Saturday, September 25, 2010

Preserving Basil

As I had approximately 8 gabillion basil plants this year, I decided that I really needed to try to do SOMETHING to preserve as much basil as possible for later use. Generally speaking, the options are freezing and drying (but oddly not freeze drying...but that may be because it requires some equipment that I don't have).

So, first, we will talk about the Drying methods:

Drying is easy to do. I had been using the dehydrator I got as a Christmas present about 10 years ago, but that still requires electricity, time, and precious counter space. Even though the dehydrator information manual tells me that basil should only take like a day or two to dry out, I've noticed that it takes longer than that--stupid humidity. So I usually let it run about a week. The biggest problem with this method is that I'm limited by the size of the dehydrator, and it takes time to pick all the basil leaves, wash them, and arrange them on the drying racks. Which brings me to drying option number 2: the hanging hook. The hanging hook is one of those hook things in the ceiling--I believe the previous owners used it for a hanging plant of some sort.
entire basil plant hanging from the hanging hook.

I use it as a place to dry all of my stuff that needs to dry before storage--onions, garlic, oregano, basil, etc. Obviously this method also has its benefits and drawbacks. Benefits: it doesn't take up counter space, it doesn't use electricity, it gets the job done, and the prep is quicker--cut off the plant at the ground, spray down with a hose, pick off all the icky leaves, use twine to tie it up to the hook. Drawback: its in my kitchen and its set up in a way that as soon as you walk in the front door you can see it hanging there.

And now we move onto the Freezing methods:

Quite honestly this will be the first year that I've done freezing of basil--it never crossed my mind prior to making spaghetti sauce from a recipe my friend Kristie gave me [note: the entry I linked to is one pretty benign, but if you read any of Kristie's other entries, I warn you now that if you have delicate sensibilities, you might get offended... she's hysterical, but still, you've been warned.]--the recipe made so much I ended up putting most of it in empty spaghetti sauce jars and then we had to eat spaghetti for 8 of the next 14 nights. And that's when Kristie told me that I could have just put the sauce in Ziploc bags and put them in the freezer. When I mentioned this to one of my other friends, she said that she normally would make pesto and then freeze it in ice-cube trays since one cube made about one serving of pesto for her. And that's when it dawned on me that while I didn't like pesto I could still do the same process with just plain basil.

▶ [Required work]:
**A.** In the post on preserving basil, how long does the writer usually let the dehydrator run?
**B.** Please copy the passage from the post on preserving basil, starting with "So, first, we" and going on through "of some sort.".

▶ [Supplied data]:
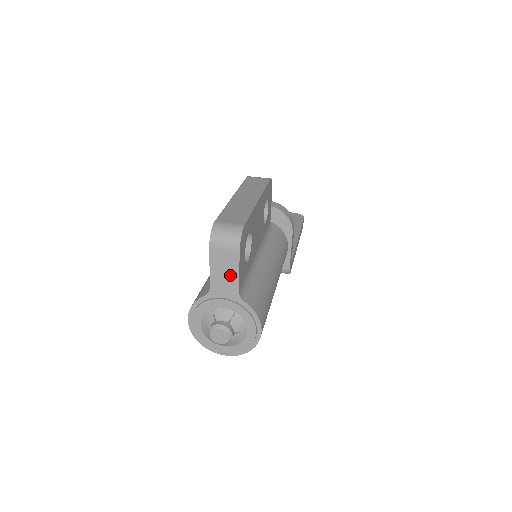
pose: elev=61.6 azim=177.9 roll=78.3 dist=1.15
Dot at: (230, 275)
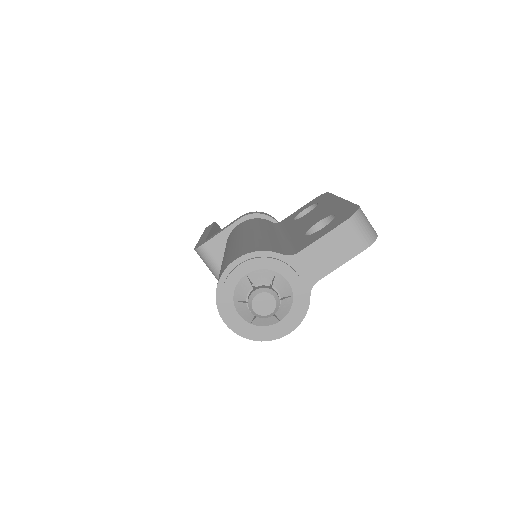
Dot at: (330, 261)
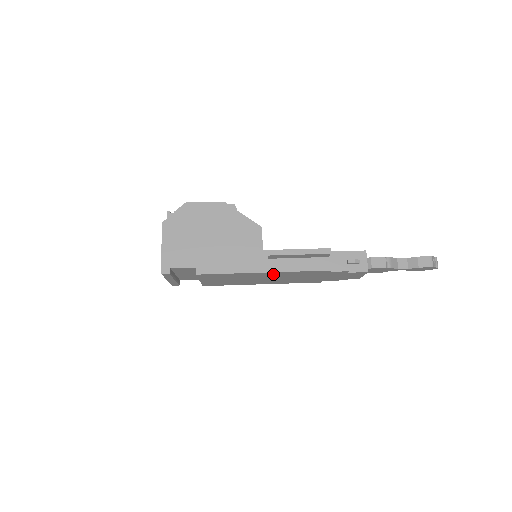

▶ [Answers to the problems]:
**A.** About a week.

**B.**
So, first, we will talk about the Drying methods:

Drying is easy to do. I had been using the dehydrator I got as a Christmas present about 10 years ago, but that still requires electricity, time, and precious counter space. Even though the dehydrator information manual tells me that basil should only take like a day or two to dry out, I've noticed that it takes longer than that--stupid humidity. So I usually let it run about a week. The biggest problem with this method is that I'm limited by the size of the dehydrator, and it takes time to pick all the basil leaves, wash them, and arrange them on the drying racks. Which brings me to drying option number 2: the hanging hook. The hanging hook is one of those hook things in the ceiling--I believe the previous owners used it for a hanging plant of some sort.